Borderlands hat Wachstum gebracht
Gekostet hat Borderlands 3 unter dem Strich also rund 25 Millionen US-Dollar zuzüglich der Kosten für einen Paketdeal. Für die Handsome-Collection von Borderlands und Civilization wurden noch einmal 31 Millionen US-Dollar gezahlt. Die Aktion hat allerdings 1,56 Millionen Borderlands-Spieler in den Store gezogen, von denen 53 Prozent noch kein Epic-Konto hatten, verraten die Dokumente. Jedes Konto hat Epic damit rund 72 US-Dollar gekostet, wenngleich ohne Berücksichtigung weiterer Zugewinne durch die anderen 2K-Spiele.
Die Zahlen machen überdeutlich, wie sehr Exklusivspiele ein wesentlicher Eckpfeiler des Wachstumsmodells sind. Wird das Programm zurückgefahren, rechnet Epic intern mittelfristig mit einem Rückgang des Wachstums. Geplant wird deshalb, das legen die Statistiken nahe, mit einer weiterhin hohen Anzahl von Exklusivspielen bis mindestens 2024. Sie sollen sich mit steigendem Marktanteil zunehmend selbst tragen, weil vor allem Umsatzgarantien gegeben werden, und bei größerer Marktpräsenz günstiger werden. Bei diesem Wachstumsmodell geht Epic davon aus, dass 2024 etwa 35 Prozent Marktanteil erreicht werden – und zwar wenn Steam auf den Konkurrenten reagiert. 50 Prozent sollen es sein, wenn Valve nichts tut.
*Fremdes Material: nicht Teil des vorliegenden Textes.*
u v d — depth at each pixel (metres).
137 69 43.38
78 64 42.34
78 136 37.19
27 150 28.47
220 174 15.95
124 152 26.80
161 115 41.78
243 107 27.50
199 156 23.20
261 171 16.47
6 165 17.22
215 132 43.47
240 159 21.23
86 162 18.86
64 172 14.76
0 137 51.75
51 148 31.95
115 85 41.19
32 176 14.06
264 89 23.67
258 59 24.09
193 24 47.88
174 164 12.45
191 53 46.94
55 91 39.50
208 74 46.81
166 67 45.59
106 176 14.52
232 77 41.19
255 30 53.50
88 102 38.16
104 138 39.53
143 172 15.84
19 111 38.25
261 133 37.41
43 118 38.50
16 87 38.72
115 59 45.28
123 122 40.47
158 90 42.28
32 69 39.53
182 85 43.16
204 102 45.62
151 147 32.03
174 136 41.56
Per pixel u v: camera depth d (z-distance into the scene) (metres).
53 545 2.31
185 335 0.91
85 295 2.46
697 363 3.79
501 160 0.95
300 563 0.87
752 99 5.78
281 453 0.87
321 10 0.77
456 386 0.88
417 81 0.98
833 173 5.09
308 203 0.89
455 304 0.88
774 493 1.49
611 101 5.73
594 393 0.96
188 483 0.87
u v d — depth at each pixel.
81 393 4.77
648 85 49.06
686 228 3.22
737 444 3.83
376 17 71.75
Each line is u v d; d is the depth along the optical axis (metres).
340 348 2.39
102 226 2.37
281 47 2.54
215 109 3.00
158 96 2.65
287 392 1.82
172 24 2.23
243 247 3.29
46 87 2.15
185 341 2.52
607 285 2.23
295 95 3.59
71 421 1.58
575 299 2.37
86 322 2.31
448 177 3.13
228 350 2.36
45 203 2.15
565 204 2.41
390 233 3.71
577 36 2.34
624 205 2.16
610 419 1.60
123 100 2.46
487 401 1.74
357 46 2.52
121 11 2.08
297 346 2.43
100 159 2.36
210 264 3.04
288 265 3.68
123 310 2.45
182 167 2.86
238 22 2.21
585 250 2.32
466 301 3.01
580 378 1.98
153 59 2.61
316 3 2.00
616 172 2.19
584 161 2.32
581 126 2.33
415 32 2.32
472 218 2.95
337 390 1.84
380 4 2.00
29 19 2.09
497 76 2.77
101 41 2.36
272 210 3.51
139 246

Gratisspiele bringen weiteres Wachstum
Kostengünstigeres Wachstum bieten Gratisspiele. In den ersten neun Monaten nach Eröffnung des Shops haben Epic die kostenlosen Angebote insgesamt 12 Millionen US-Dollar gekostet. Selbst Schwergewichte wie die Batman: Arkham Collection haben nur 1,5 Millionen US-Dollar gekostet und sind rund 6,5 Millionen Mal abgerufen worden. Ubisofts quasi-Free-to-Play-Spiel For Honor schrieb eine Rechnung von 63.000 US-Dollar, ältere Indie-Titel blieben ebenfalls fünfstellig. Insgesamt konnten hier neue Konten zum Stückpreis von 2,37 US-Dollar „eingekauft“ werden.
So sehr diese Wachstumsstrategie auch insbesondere nach Einführung des Shops spielerseitig kritisiert wurde, so eindeutig sind damit die Zahlen: Ökonomisch betrachtet funktioniert sie, Epic gewinnt an Gewicht und kauft sich so in den Markt ein. Genügend monetäre Reserven vorausgesetzt, wird sich der Shop dauerhaft als großer Anbieter etablieren können.